Don’t forget that in life’s rough and tumble motives aren’t the point.
Welcome to the “rough and tumble” world of Raduan Nassar and his short but bitter description of human relationships, and the motive? That’s not the point.
Here’s a short review for a very very short book.
The shortest book on the 2016 Man Booker International Prize longlist for many a year (I can only think of poetry books and chapbooks that I own that are shorter than this work), is the Brazilian “A Cup of Rage” by Raduan Nassar (translated by Stefan Tobler). Originally published in 1978, under the title ‘Um Copo de Cólera’, and running to a mere 45 pages this publication is not a weighty read, however it isn’t a shallow one either.
Our book opens with the distant allure of our male protagonist nonchalantly eating a tomato sprinkled with salt, he knows that his detached approach is fuelling a lustful desire in his partner. Our story then moves to the bedroom and we continue the detachment with distant observations that our male believes will be forthcoming in the love making, descriptions of feet, hands, hair, these are more detailed than the act itself.
A mere seven chapters, with six of them taking up less than fourteen pages, each chapter is written in long melancholic single paragraphs, in fact single sentences, pages and pages of single sentences, this work, although short, is not simplistic nor conventional;
It was already half past five when I said to her ‘I’m going to jump out of bed’ but she wound herself around me like a creeping vine, her claws closing where they could, and she had claws on her hands and claws on her feet, and a thick, strongly smelling birdlime over her whole body, and since we were almost grappling each other I said ‘let me go, little bindweed’, knowing that she liked it when I spoke that way, so in response she said. Feigning solemnity, ‘I won’t let you go, my grave Cypressus erectus’, her eyes beaming with pride at her impressive repartee (although there she wasn’t well versed in botanical matters, even less so in the geometry of conifers, and the little that she dared flaunt concerning plants she has learnt from me and nobody else), and in the knowledge that there are no branches or trunks, however strong the tree may be, that can resist the advances of a creeper, I tore myself away from her while there was time and slipped quickly over to the window, immediately raised the blind and felt on my still warm body the cold, damp air that started to get in the room,…

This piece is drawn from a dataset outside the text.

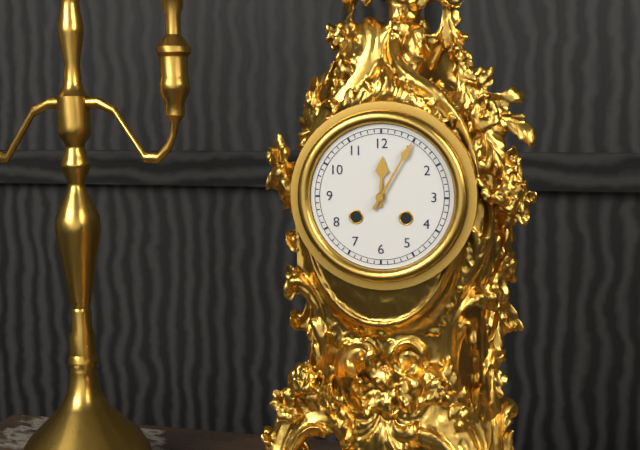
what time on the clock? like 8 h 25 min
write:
12 h 05 min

Broken into seven chapters, as described above, the opening revealing our manipulative male alluring the younger woman and the subsequent sexual actions, the longer middle section containing a destructive, unexplained, bitter battle of words and wits, and an ending which I will not reveal here, this is a work that contains a raft of quotable observations, our rich older male landowner, moves from lover to enraged verbal abuser, the catalyst for his behaviour appearing to be him observing ants destroying his prized hedge;
…livid with these wonderfully orderly ants, livid with their model efficiency, livid with how fucking organized they are that they left the weeds well alone and ate my privet hedge
An observation that flies in the face of his own behaviour, an organised, calculating, efficient, scheming man who is now rebelling against all he stands for. Our counterpoint to his outrageous boiling over, is a younger successful journalist female, a wisecracking, often laughing, intellectual who can verbally deflate even the most boisterous of egos. “In short the little miss could never get enough of this ‘old man’.”
The wise observations are scattered throughout:
I who was – methodically – mixing reason and emotion into and extraordinary alchemical amalgam.
Not forgetting that reflection is nothing more than the excretions of the drama of our existence, foolishly put on a pedestal by us.
A work that explores the manipulative side to relationships, the allure, the sexual desire and then the destructive, often violent, reactions, the perpetual spiral of self-destruction, the slipping away from attraction and into rejection.
Although an intriguing work, with gems scattered throughout and a wise view on relationships, however, personally I feel this is a short story, even too short to be classed as a novella, and this has to be a major hindrance as to the book’s ability to even make the shortlist, let alone take out the Man Booker International Prize itself.